Ten Fold Dilution ( Serial Dilution) is used so that the number of cells that arise when incubated is within
a countable range – not too few or too many.
1cm3 of the original solution is added to 9cm3 of sterile medium and mixed up. Then 1cm3 of this
solution is taken and added to another 9cm3 of sterile medium and mixed up. This is repeated until the
spread of bacteria on the agar plates is in a countable range.
15. A pure culture of an organism is needed for the formation and harvesting of a pure product during
and after growth in a fermenter vessel. The organism must be supplied with suitable conditions for
growth and without competition for maximum efficiency.
16. The vessel should be sterilised beforehand and an appropriate sterile medium used. Filters are
used to prevent contamination through the vessel’s openings. Aseptic conditions and handling are
required to maintain purity.
17. Forced aeration may be needed for maximum growth of aerobes and this aeration may also mix
the culture to improve contact with nutrients. Mixing may be
improved by a separate mixer.
18. Temperature monitoring and control are required to
maintain constant conditions and water jackets remove excess
heat produced during the culture process.

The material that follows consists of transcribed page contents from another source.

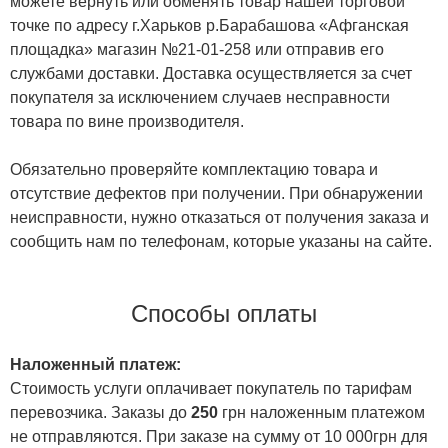
можете вернуть или обменять товар нашей торговой
точке по адресу г.Харьков р.Барабашова «Афганская
площадка» магазин №21-01-258 или отправив его
службами доставки. Доставка осуществляется за счет
покупателя за исключением случаев несправности
товара по вине производителя.
Обязательно проверяйте комплектацию товара и
отсутствие дефектов при получении. При обнаружении
неисправности, нужно отказаться от получения заказа и
сообщить нам по телефонам, которые указаны на сайте.
Способы оплаты
Наложенный платеж:
Стоимость услуги оплачивает покупатель по тарифам
перевозчика. Заказы до
250
грн наложенным платежом
не отправляются. При заказе на сумму от 10 000грн для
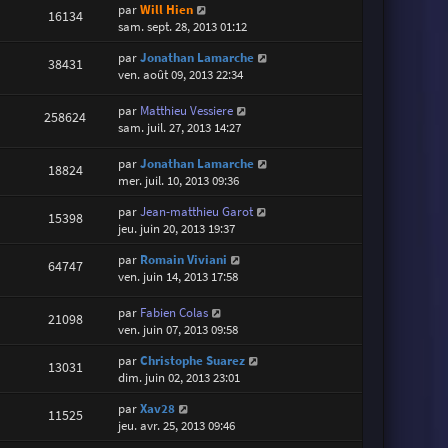
par
Will Hien
16134
sam. sept. 28, 2013 01:12
par
Jonathan Lamarche
38431
ven. août 09, 2013 22:34
par
Matthieu Vessiere
258624
sam. juil. 27, 2013 14:27
par
Jonathan Lamarche
18824
mer. juil. 10, 2013 09:36
par
Jean-matthieu Garot
15398
jeu. juin 20, 2013 19:37
par
Romain Viviani
64747
ven. juin 14, 2013 17:58
par
Fabien Colas
21098
ven. juin 07, 2013 09:58
par
Christophe Suarez
13031
dim. juin 02, 2013 23:01
par
Xav28
11525
jeu. avr. 25, 2013 09:46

19. Commercially, sophisticated monitors are used to improve
control of temperature and pH, and air inlets may use spargers
or other devices to improve aeration.
20. For the commercial production of penicillin, the fungus
Penicillium notatum is grown in a batch culture and the
antibiotic is produced after the growth phase, when glucose is
depleted. This reflects the need for the organism, when free
living, to reduce competition when food sources are depleted.
Penicillin is produced in a batch fermenter. It takes roughly 30 hours for penicillin production to begin.
Penicillin is secreted by the fungus and accumulates in the medium.
Penicillin is a SECONDARY METABOLITE. This means that it is produced by the fungus AFTER the
exponential phase is complete, when glucose is depleted.
Antibiotic production is a SECONDARY METABOLISM. This means that the antibiotic is produced at a
period in the life of the fungus when there is a change AWAY from it’s OPTIMUM conditions. This
reflects the need for the organism, when free living, to REDUCE COMPETITION when food sources are
depleted.
21. The mycelium is removed by filtration of the culture fluid and the antibiotic purified from the
residual liquid.
After about 6 days, the culture fluid mixture is filtered and penicillin is extracted and purified.